Gosh, I really don't like it when I wake up knackered. And, oh my God, I dreamt I wore Rebecca's pink checked pyjama bottoms out because I thought they would look cool and all they did was made me look like a children's TV presenter.

Anyway, I'm tired because I managed to get all my Literacy and Numeracy planning done last night even though I worked until 11.30pm. It seemed like a good idea to get it all out of the way, seeing as Sunday is always such a bad day for me. I've got this thing that I've got to be more conscientious at work because my job matters. It's not like I think other people's jobs don't matter, I would never say that. (Well, I might say it about some jobs in the media) but if I was able to see the whole spherical picture of life then I'd see all the connections and all the reasons why we are where we are and nothing would matter any more or any less than anything else.

However...

...my job affects the well being and whole future of people and so they deserve 100% commitment from me.
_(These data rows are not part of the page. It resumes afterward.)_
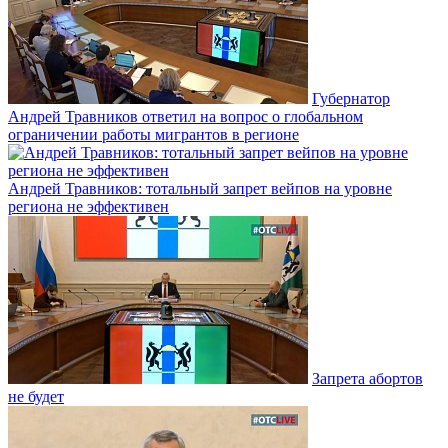
Губернатор
Андрей Травников ответил на вопрос о глобальном
ограничении работы мигрантов в регионе
Андрей Травников: тотальный запрет вейпов на уровне
региона не эффективен
Запрета абортов
не будет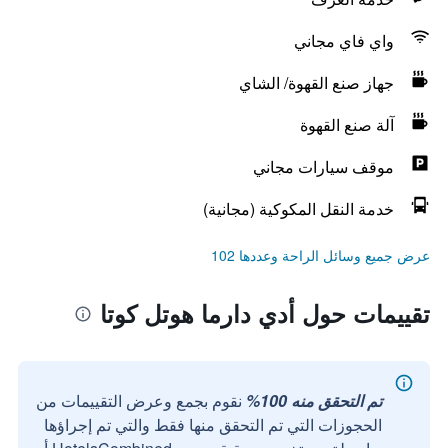
واي فاي مجاني
جهاز صنع القهوة/ الشاي
آلة صنع القهوة
موقف سيارات مجاني
خدمة النقل المكوكية (مجانية)
عرض جميع وسائل الراحة وعددها 102
تقييمات حول أدي دارما هوتل كوتا
تم التحقق منه 100%
نقوم بجمع وعرض التقييمات من
الحجوزات التي تم التحقق منها فقط والتي تم إجراؤها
And being selfish me, they haven't been getting that but no more. Like I said at the beginning of the week, I accept my hairy teacher spinster fate.
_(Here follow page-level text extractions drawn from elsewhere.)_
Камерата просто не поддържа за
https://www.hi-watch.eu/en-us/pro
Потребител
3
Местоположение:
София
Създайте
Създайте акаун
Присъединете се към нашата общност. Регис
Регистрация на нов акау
I was just thinking then, that at 10.00am I will begin my foundation subject planning but then I looked at the clock in the corner of the computer and saw that it said 9.59, so let's make that 10.10. I will begin my foundation planning at 10.10.
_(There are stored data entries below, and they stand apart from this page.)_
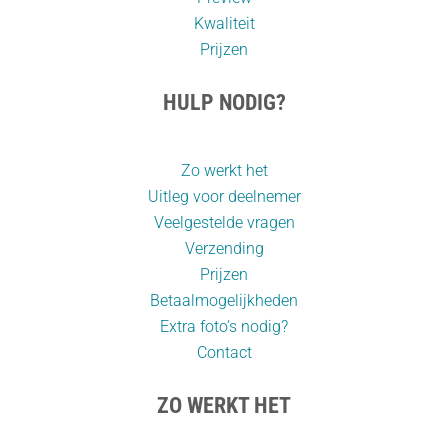
Kwaliteit
Prijzen
HULP NODIG?
Zo werkt het
Uitleg voor deelnemer
Veelgestelde vragen
Verzending
Prijzen
Betaalmogelijkheden
Extra foto’s nodig?
Contact
ZO WERKT HET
I think smell is greatly underestimated. I think just like our fingerprints we all have our own unique smell. When Rebecca was small I used to say that if all the people in the world were lined up and I could smell the tops of their heads, I would be able to pick her out because somewhere deep inside me, I just knew her smell. I don't know why people smother themselves in perfume. I really don't like perfume at all, although I think that's more to do with my past than anything else.

Sometimes, out of the blue, comes a smell from the past. I wonder if it is really there or if your brain constructs it in the same way it constructs memories. Spirits are meant to communicate through smells too. You know, once I thought there was an incubus in my bedroom because, suddenly, out of nowhere came a really strong smell of semen. I have to say, for the sake of clarity, that it was a very long time ago - over ten years. Even a spirit wouldn't want me.

Sometimes when I am outside I feel like I just walked into a spider web. I can feel very thin gossamer like threads across my face but when I go to get them off - there is nothing there. Someone once said to me that this is a way that spirits (allegedly) communicate, or let you know of their presence. The other day I was talking about this and I just said to Rebecca something like, 'you know when you get that feeling that a spider web is on your face, but there is nothing there...'

and she looked at me and said that she had never had that happen.

I don't understand anything at all but I'm just so sure that just like we only use about 10% of our brains, so we also only see about 10% of reality (if indeed we see that much).

I don't think I've explained that very well, but it's 10.10 now, so I've got to go.